Phylogenetic Trees

ePLACE uses IQTree to build phylogenetic trees from multiple sequence alignments.

Overview

After aligning sequences, ePLACE builds phylogenetic trees to show the evolutionary relationships between query sequences and their taxonomic representatives.
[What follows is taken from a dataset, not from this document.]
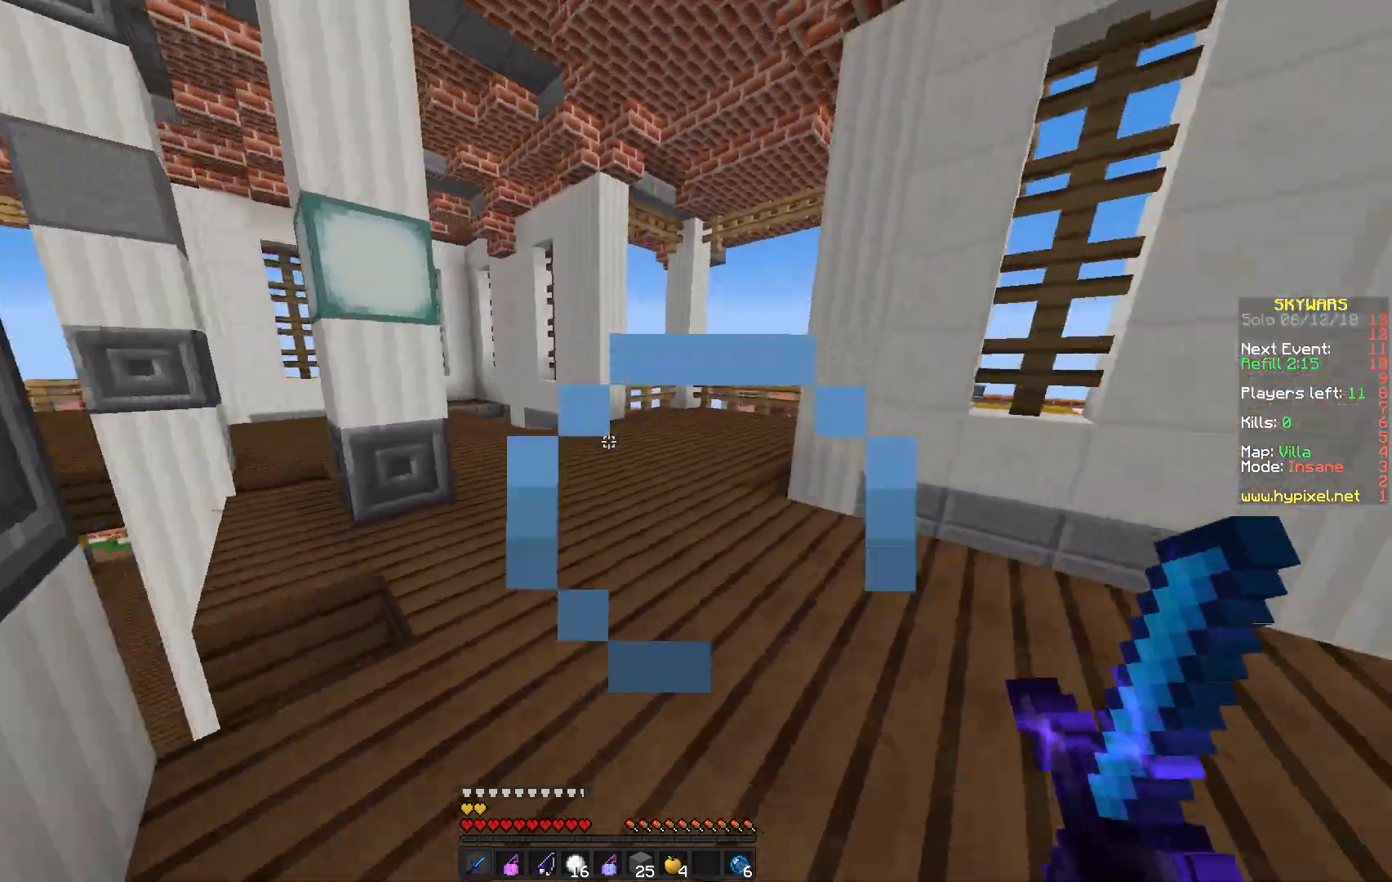
{"keys": ["w"], "mouse": [], "events": []}
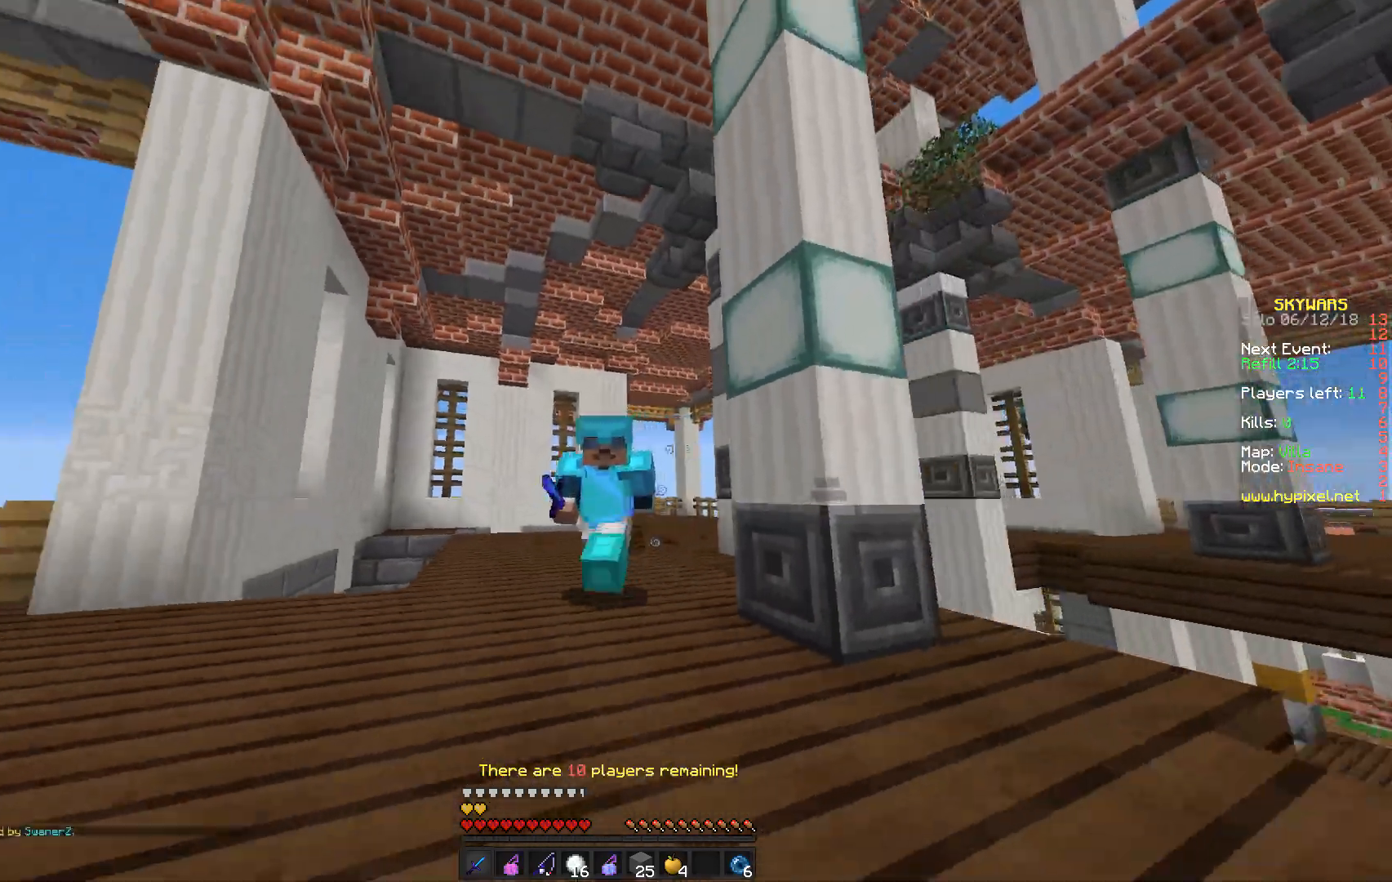
{"keys": ["w"], "mouse": [], "events": []}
The tree building step:

  • Uses maximum likelihood methods via IQTree

  • Automatically selects the best-fit substitution model

  • Performs ultrafast bootstrap analysis

  • Labels tree tips with taxonomic information

IQTree Integration

ePLACE uses IQTree2 with automatic model selection and bootstrap support.

Model Selection

IQTree automatically selects the best-fit substitution model using ModelFinder:

iqtree2 -s alignment.fasta -m MFP -B 1000 -T AUTO

Where:

  • -m MFP: ModelFinder Plus - tests and selects best model

  • -B 1000: 1000 ultrafast bootstrap replicates

  • -T AUTO: Automatic thread detection

Supported Models

IQTree tests various nucleotide substitution models including:

  • JC (Jukes-Cantor)

  • F81

  • K2P (Kimura 2-parameter)

  • HKY

  • TN (Tamura-Nei)

  • TNe+I+G and variants

  • GTR and variants

Using the API

Basic Tree Building

from pathlib import Path
from eplace_lib.alignment import build_phylogenetic_tree

# Build tree
success = build_phylogenetic_tree(
    alignment_fasta=Path("aligned.fasta"),
    output_prefix=Path("tree"),
    num_threads=4
)

if success:
    print("Tree built successfully")
    print("Tree file: tree.treefile")
else:
    print("Tree building failed")

Checking IQTree Availability

from eplace_lib.alignment import check_iqtree_available

if check_iqtree_available():
    print("IQTree is available")
else:
    print("IQTree not found - install IQTree to enable tree building")

Adding Taxonomic Labels

from pathlib import Path
from eplace_lib.alignment import label_tree_with_taxonomy

# Label tree tips with taxonomic information
success = label_tree_with_taxonomy(
    tree_file=Path("tree.treefile"),
    output_tree=Path("tree_labeled.treefile"),
    blast_hits=filtered_hits,
    rank="genus"
)

Tree Building in Workflows

Individual Workflow

In the individual workflow (eplace search):

  1. Each query gets its own tree

  2. Tree includes query + representative sequences

  3. Tips are labeled with taxonomic information

  4. Tree files are saved in query-specific directory

eplace search query.fasta output_dir --tree-label-rank genus

Grouped Workflow

In the grouped workflow (eplace grouped):

  1. One tree per taxonomic group

  2. Tree includes all queries in group + unique references

  3. Shows relationships between multiple queries

  4. Useful for comparative analysis

eplace grouped query.fasta output_dir \
    --group-rank family \
    --tree-label-rank genus

Output Files

IQTree produces several output files:

Primary Output

  • *.treefile - Best tree in Newick format (main output)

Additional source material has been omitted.